Es imposible que esa comunidad moral no haya percibido, que los nuevos actores políticos tienen un discurso moral que no encaja con sus prácticas políticas y, por ende, morales. “Cuando un miembro de la comunidad moral procede mal moralmente, entonces, él lo que hace es romper una especie de contrato tácito, afectivo, (…) e interno, que genera en los otros el sentimiento reflejo de la vergüenza moral; es decir, los otros se ven a sí mismos resentidos o indignados. (…). Que alguien  carezca de esta capacidad de sentir vergüenza (…) genera en el indignado, sobre todo, el temor inevitable a que los fundamentos mismos de la comunidad moral con la cual se identifica se vean en claro peligro. La complicada estructura que se monta sobre la base de los sentimientos morales se construye, precisamente, a partir de las exigencias por parte de los miembros de la comunidad moral de ser de tal manera que ante determinadas acciones propias o ajenas ellos se indignen, se resientan o se avergüencen, según el caso”. (Uribe: 1998, p. 120).

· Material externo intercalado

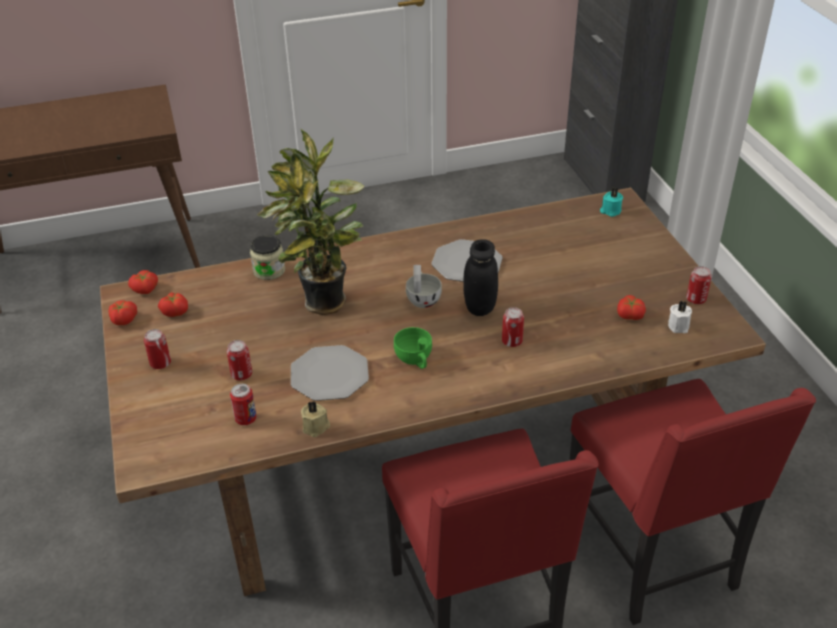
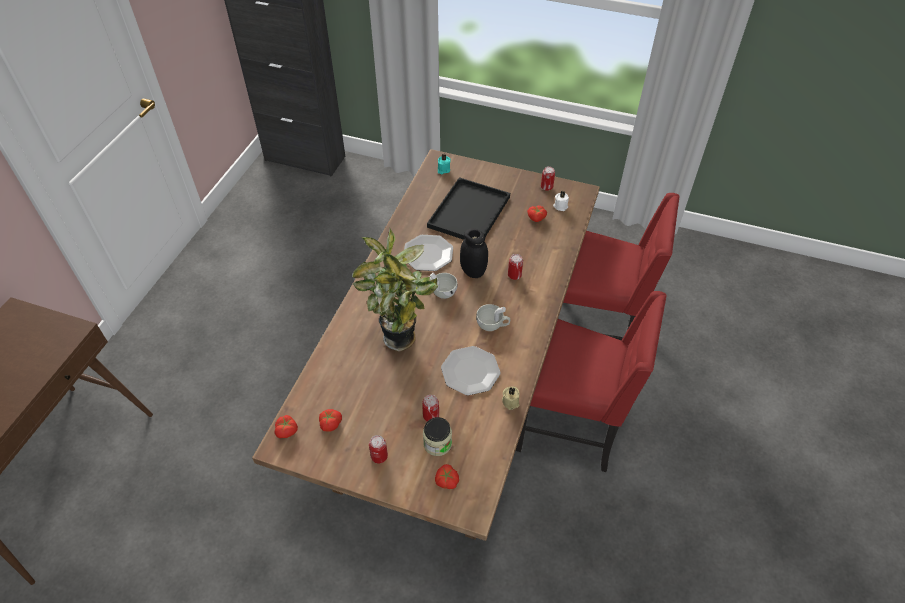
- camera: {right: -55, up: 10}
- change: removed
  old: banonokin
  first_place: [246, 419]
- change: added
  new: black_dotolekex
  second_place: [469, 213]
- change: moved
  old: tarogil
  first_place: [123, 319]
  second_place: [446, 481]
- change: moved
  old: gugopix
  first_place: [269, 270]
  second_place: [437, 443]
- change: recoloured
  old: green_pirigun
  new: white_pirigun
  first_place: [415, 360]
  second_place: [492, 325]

No estoy diciendo con ello que esa parte de la comunidad moral no se indigne, se resienta o se avergüence consciente o inconscientemente, aunque claro que la decisión de avergonzarse, de sentir indignación o resentimiento ante determinados actos de los otros, no es mucho más que mía. Lo que trato de plasmar es que si bien puede existir indignación, vergüenza o resentimiento, pareciera que la justificación para entendernos a sí mismo como miembros de la comunidad moral, se está desvaneciendo ante  la descomposición moral que nos debilita como seres morales: ¿Porqué?: Cuándo reflexiono sobre  “¿Quién quiero ser?” , “¿Cómo quiero vivir?, debería incluir al otro –o sus intereses- e incluso el reflexionar es un ejercicio que incluye un conjunto de reglas que rige para un sistema moral y social, pero si ese conjunto de reglas entra en conflicto con mis expectativas en relación con lo que quiero o no quiero ser,  es, entonces, cuando decido si quiero ser o no miembro de la comunidad moral.

Las razones que motivan esa descomposición moral, se derivan entre tantas al hecho de que se percibe cierto desigualitarismo que genera la extraña convicción de que unas personas y sus derechos cuentan más que otras, cuando se rompe ese tenue hilo de reconocimiento recíproco, como sujetos de derechos, o lo que es lo mismo, que tienen deberes para conmigo, se comienza a debilitar los seres morales que somos, ya que el tener derechos significa que debe existir una instancia legal o moral a la cual apelar en el caso de que ese derecho sea infringido, lo cual se agrava, en los actuales momentos, por la ausencia de reglas claras de juego y por unas instituciones debilitadas que carecen de capacidad para responder a las demandas de un colectivo.

Asistimos a la anarquía de un sistema y a una comunidad desorientada, confundida, aturdida, desconfiada de unas reglas de juego que profundiza las diferencias en un sentido negativo; se reconoce las diferencias, el gobierno las ha dejado bien claras, pero ¿Reconocemos las diferencias?, ¿Existe una sociedad que se resiste a reconocerse diferente?, ese no reconocerse como diferentes en el plano económico, motivado por la cultura del ingreso petrolero, y recientemente el no reconocerse como iguales moral y políticamente: ¿Contribuirá aún más a profundizar esa descomposición moral?, o más bien, ¿Existe una sociedad que desea reconocerse como diferentes y pensarse como iguales moral y políticamente?, respuestas que sólo se podrán obtener con el tiempo, habrá que observar: Si se está construyendo una nueva representación moral, o si la sociedad se reapropiará o se desapropiará de sus seres morales.